В начале своей карьеры он проявлял склонность к зоологии и ботанике. Друзья видели в нем второго Дарвина, но, когда ему уже светила профессура, он неожиданно прекратил исследования и целиком посвятил себя химии. Его исследования в области спектрального анализа металлов принесли ему членство в Королевском Обществе, но он снова повел себя подобно coquette[51] – исчез на год из лаборатории, а потом вступил в Общество ориенталистики{472} и опубликовал научную работу, посвященную иероглифическим и демотическим надписям{473} Эль-Каба{474}, что и стало венцом не только разносторонности его талантов, но и непостоянства его натуры.

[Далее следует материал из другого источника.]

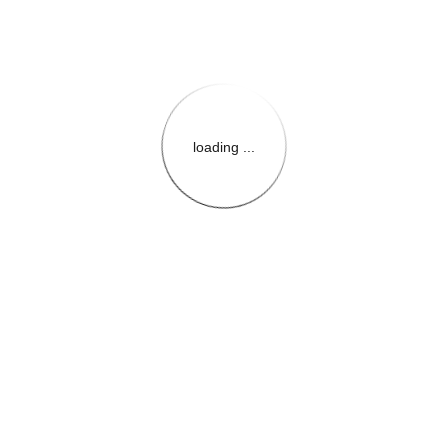
loading ...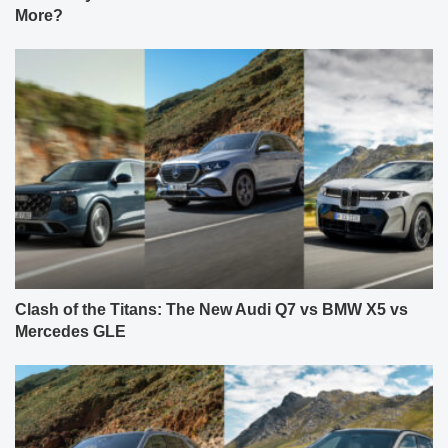
More?
Clash of the Titans: The New Audi Q7 vs BMW X5 vs
Mercedes GLE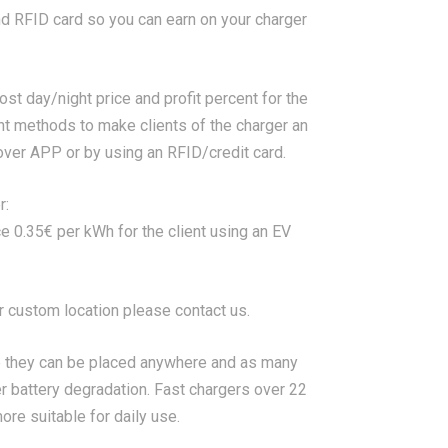
nd RFID card so you can earn on your charger
st day/night price and profit percent for the
nt methods to make clients of the charger an
ver APP or by using an RFID/credit card.
r:
ce 0.35€ per kWh for the client using an EV
or custom location please contact us.
 they can be placed anywhere and as many
r battery degradation. Fast chargers over 22
re suitable for daily use.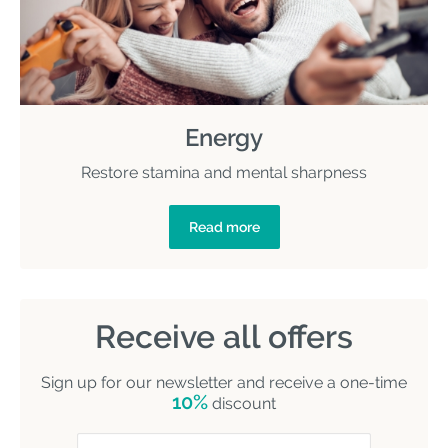
Energy
Restore stamina and mental sharpness
Read more
Receive all offers
Sign up for our newsletter and receive a one-time
10%
discount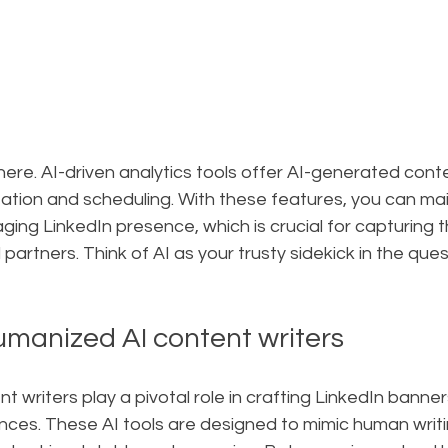
there. AI-driven analytics tools offer AI-generated cont
tion and scheduling. With these features, you can mai
ing LinkedIn presence, which is crucial for capturing t
 partners. Think of AI as your trusty sidekick in the ques
umanized AI content writers
 writers play a pivotal role in crafting LinkedIn banner
ces. These AI tools are designed to mimic human writin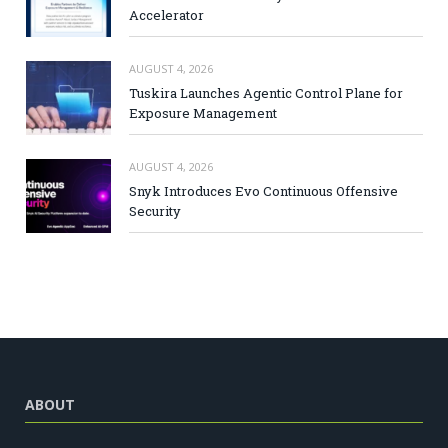
Accelerator
AUGUST 4, 2026
Tuskira Launches Agentic Control Plane for
Exposure Management
AUGUST 4, 2026
Snyk Introduces Evo Continuous Offensive
Security
ABOUT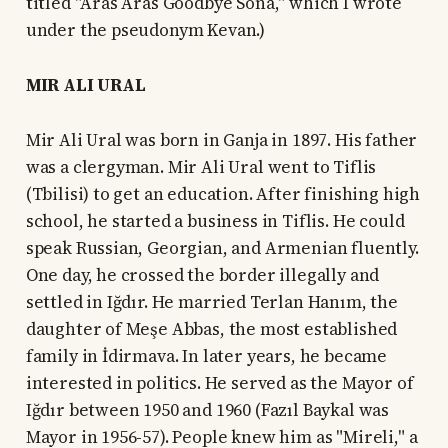
titled "Aras Aras Goodbye Sona," which I wrote
under the pseudonym Kevan.)
MIR ALI URAL
Mir Ali Ural was born in Ganja in 1897. His father
was a clergyman. Mir Ali Ural went to Tiflis
(Tbilisi) to get an education. After finishing high
school, he started a business in Tiflis. He could
speak Russian, Georgian, and Armenian fluently.
One day, he crossed the border illegally and
settled in Iğdır. He married Terlan Hanım, the
daughter of Meşe Abbas, the most established
family in İdirmava. In later years, he became
interested in politics. He served as the Mayor of
Iğdır between 1950 and 1960 (Fazıl Baykal was
Mayor in 1956-57). People knew him as "Mireli," a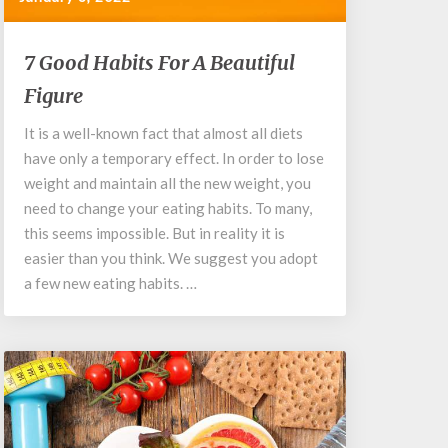
7
7 Good Habits For A Beautiful
Good
Figure
Habits
For
It is a well-known fact that almost all diets
A
have only a temporary effect. In order to lose
Beautiful
Figure
weight and maintain all the new weight, you
need to change your eating habits. To many,
this seems impossible. But in reality it is
easier than you think. We suggest you adopt
a few new eating habits. …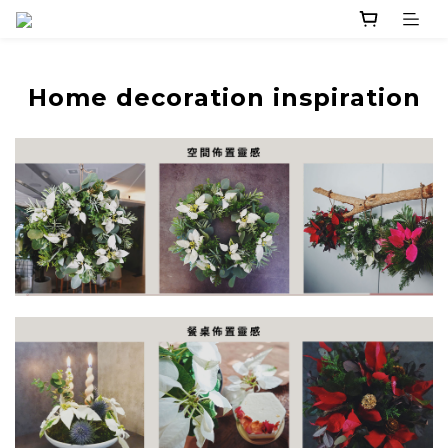
Home decoration inspiration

Однако даже самые легкомысленные из волокит рано или поздно попадают на чей-то крючок, так произошло и с Джоном Ванситтартом Смитом. Чем глубже он уходил в дебри египтологии, тем больше его захватывала безбрежность горизонтов, открытых перед исследователем, и важность темы, которая проливала свет на один из первых очагов человеческой цивилизации на земле и зарождение большинства современных форм искусства и науки. Мистер Смит находился под таким впечатлением, что вскоре женился (избранница его была автором научной работы о шестой династии{475}) и, обретя таким образом базу для дальнейших исследований, приступил к сбору материалов для работы, которая соединила бы в себе научность Лепсиуса{476} с вдохновенностью Шампольона{477}. Подготовка к этому magnum opus[52] повлекла за собой многочисленные торопливые посещения прекрасной египетской коллекции Лувра{478}, и во время последнего из них (это не позднее середины прошлого октября) с ним случилось в высшей степени странное и необычное происшествие.